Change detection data
★ ★ ★
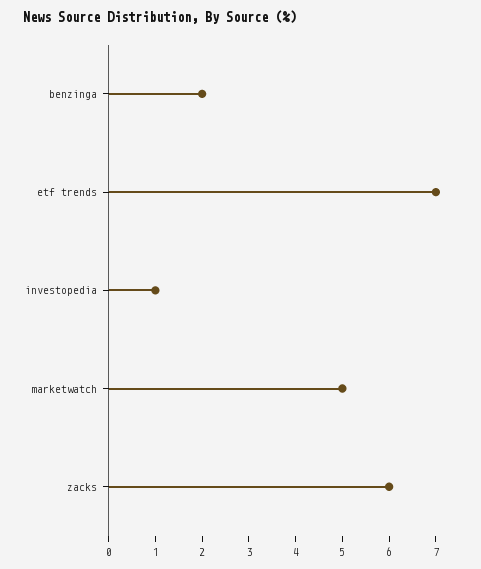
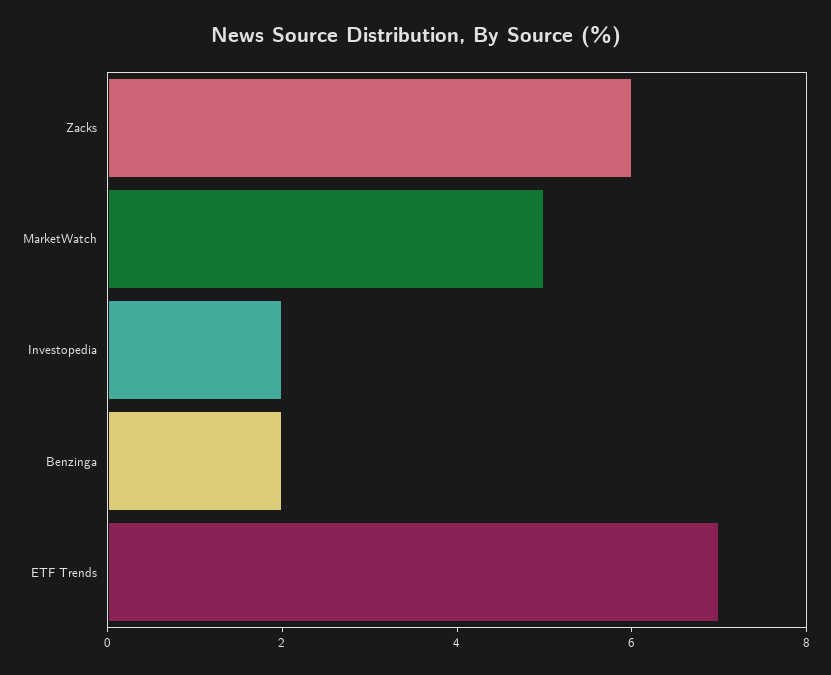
  {
    "benzinga": 2,
    "etf trends": 7,
-   "investopedia": 1,
+   "investopedia": 2,
    "marketwatch": 5,
    "zacks": 6
  }

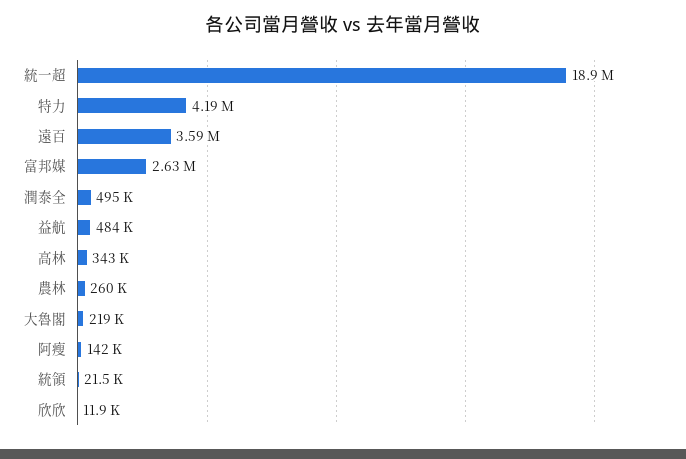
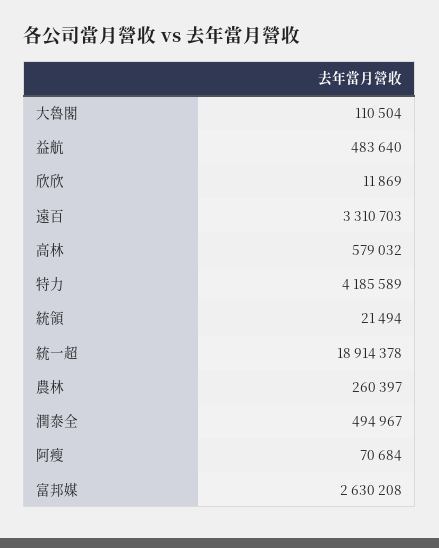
  {
    "統一超": 18914378,
    "特力": 4185589,
-   "遠百": 3590000,
+   "遠百": 3310703,
    "富邦媒": 2630208,
    "潤泰全": 494967,
    "益航": 483640,
-   "高林": 343000,
+   "高林": 579032,
    "農林": 260397,
-   "大魯閣": 219000,
+   "大魯閣": 110504,
-   "阿瘦": 142000,
+   "阿瘦": 70684,
    "統領": 21494,
    "欣欣": 11869
  }

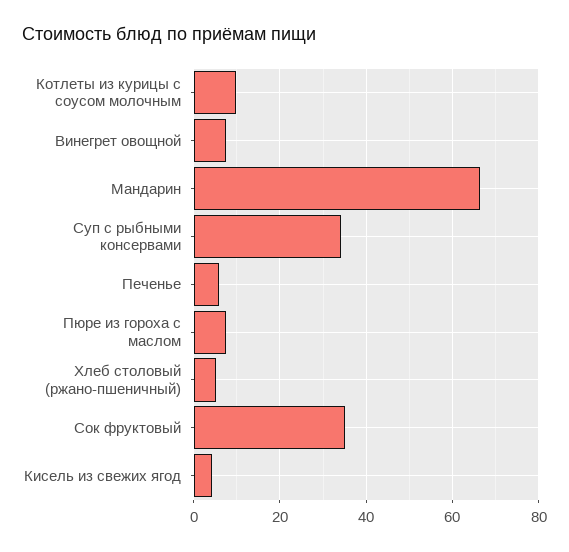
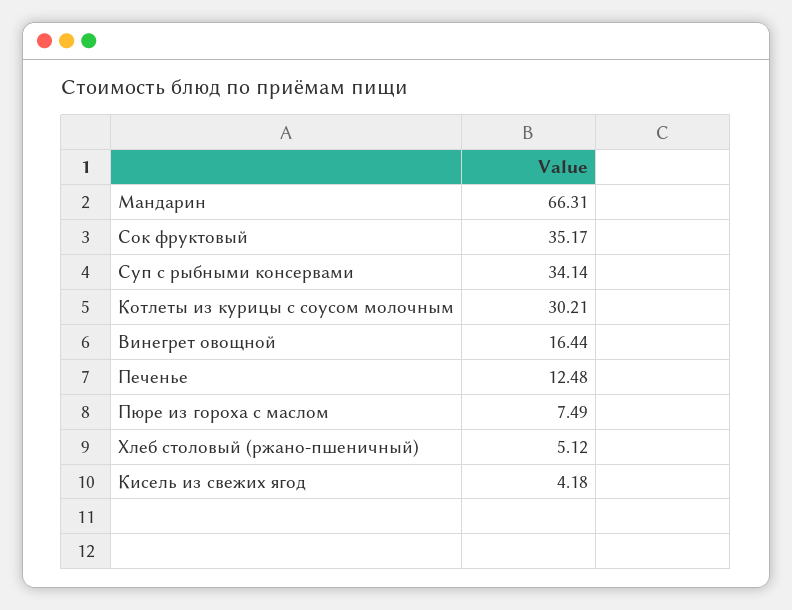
  {
-   "Котлеты из курицы с соусом молочным": 10,
+   "Котлеты из курицы с соусом молочным": 30.21,
-   "Винегрет овощной": 8,
+   "Винегрет овощной": 16.44,
    "Мандарин": 66.31,
    "Суп с рыбными консервами": 34.14,
-   "Печенье": 6,
+   "Печенье": 12.48,
    "Пюре из гороха с маслом": 7.49,
    "Хлеб столовый (ржано-пшеничный)": 5.12,
    "Сок фруктовый": 35.17,
    "Кисель из свежих ягод": 4.18
  }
★ ★ ★
**Problem to solve**
If a line in the data above includes the string "курицы", copy it.

**Solved exercise**
-   "Котлеты из курицы с соусом молочным": 10,
+   "Котлеты из курицы с соусом молочным": 30.21,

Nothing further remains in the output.